Дым от выстрела рассеялся, воздух с запахом жжёного пороха потянуло с ветерком в тайгу. Пчеловод немного успокоился: «Мяса-то в тебе много, а червей в больном хватает. Из трёх медведей два, обычное дело, больны, сжигать мясо устанешь. Убью, так к ветеринару знакомому съездить надо будет проверить мясо».

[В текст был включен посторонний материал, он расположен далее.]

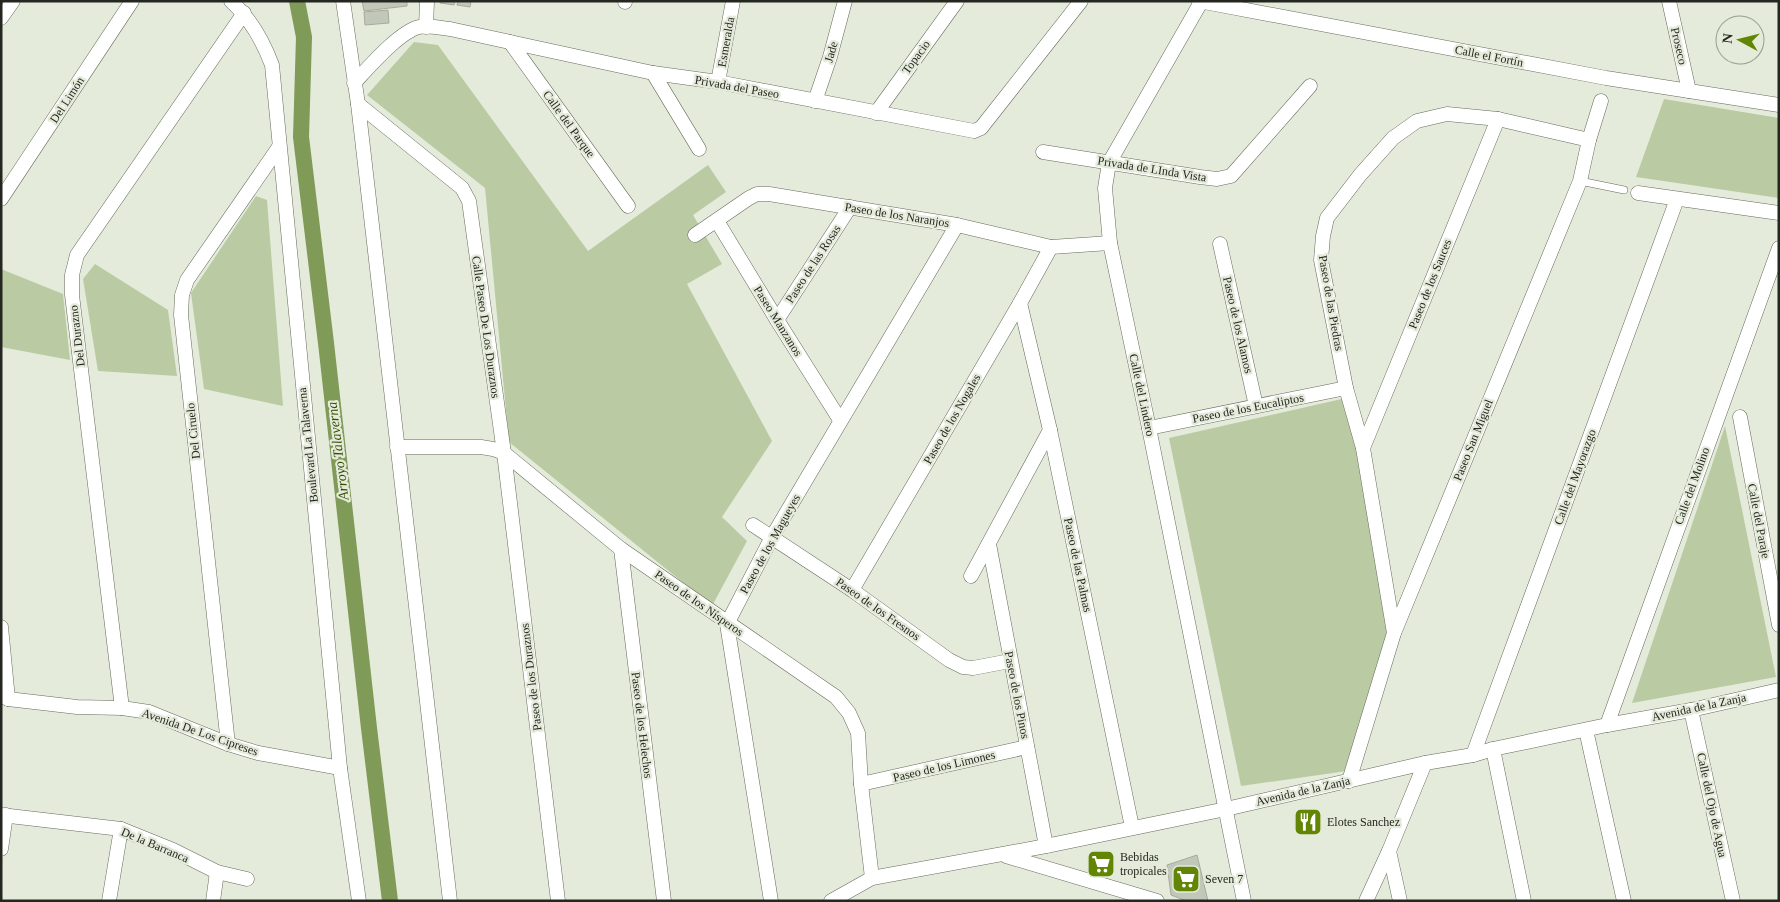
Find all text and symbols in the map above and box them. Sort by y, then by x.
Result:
street label: Esmeralda [715,15,737,68]
north arrow [1715,15,1765,65]
street label: Proseco [1668,26,1690,66]
text: N [1720,33,1736,44]
street label: Topacio [899,37,933,77]
street label: Jade [821,40,841,64]
street label: Calle el Fortín [1454,43,1524,69]
street label: Privada del Paseo [694,73,780,101]
street label: Del Limón [47,74,87,126]
street label: Calle del Parque [540,88,598,160]
street label: Privada de LInda Vista [1097,153,1208,185]
street label: Paseo de los Naranjos [844,200,951,230]
street label: Paseo de las Rosas [783,222,844,306]
street label: Paseo de los Sauces [1406,237,1455,331]
street label: Paseo de las Piedras [1316,254,1346,352]
street label: Calle Paseo De Los Duraznos [469,255,503,399]
street label: Paseo de los Alamos [1220,275,1256,375]
street label: Paseo Manzanos [751,283,805,359]
street label: Del Durazno [66,305,88,367]
street label: Calle del Lindero [1126,352,1158,438]
street label: Paseo de los Nogales [921,371,984,467]
street label: Boulevard La Talaverna [295,386,321,503]
street label: Paseo de los Eucaliptos [1191,390,1305,426]
street label: Paseo San Miguel [1450,397,1496,483]
water label: Arroyo Talaverna [325,401,352,502]
street label: Del Ciruelo [183,402,203,460]
street label: Calle del Mayorazgo [1551,427,1599,527]
street label: Calle del Molino [1672,445,1712,527]
street label: Calle del Paraje [1745,482,1773,560]
street label: Paseo de los Magueyes [737,491,803,596]
street label: Paseo de las Palmas [1061,516,1095,614]
street label: Paseo de los Nísperos [652,567,746,639]
street label: Paseo de los Fresnos [833,575,923,644]
street label: Paseo de los Duraznos [517,622,545,732]
street label: Paseo de los Pinos [1002,650,1032,740]
street label: Paseo de los Helechos [629,671,656,779]
street label: Avenida de la Zanja [1651,690,1748,724]
street label: Avenida De Los Cipreses [140,706,260,759]
street label: Paseo de los Limones [892,747,997,785]
street label: Calle del Ojo de Agua [1694,751,1730,859]
street label: Avenida de la Zanja [1255,773,1352,809]
restaurant icon: Elotes Sanchez [1293,807,1323,837]
place label: Elotes Sanchez [1327,815,1400,829]
street label: De la Barranca [119,824,191,866]
supermarket icon: Bebidas tropicales [1086,849,1116,879]
place label: Bebidas tropicales [1120,850,1167,878]
supermarket icon: Seven 7 [1171,864,1201,894]
place label: Seven 7 [1205,872,1243,886]

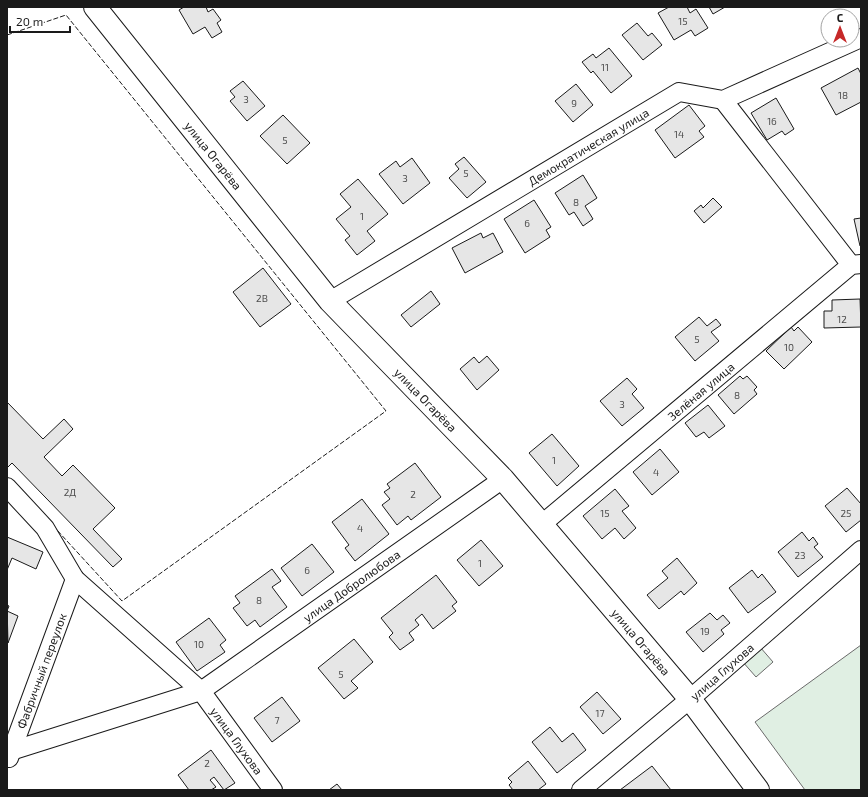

Николай Тихонович погрозил медведю кулаком в сторону тайги:
– Ага! Получил на ужин! Вот тебе мёд!..
«Теперь до утра не сунется, а то и дольше, – подумал пасечник и пошёл в будку, сморённый усталостью, подремать, – и прошлой ночью, ирод, спать не давал, и эта ещё неизвестно какой выдастся».
Через два часа, в сумерках, лайка вновь подняла Николая. Он, стоя в дверях и не решаясь спуститься к пчёлам, слабым лучом китайского фонарика с севшими батарейками посветил по кустам у залома. Густые тени растений скрывали медведя. Николай Тихонович стал палкой бить в пустое ржавое ведро, припасённое для таких случаев. Собаки продолжали заливаться лаем, теперь всё громче.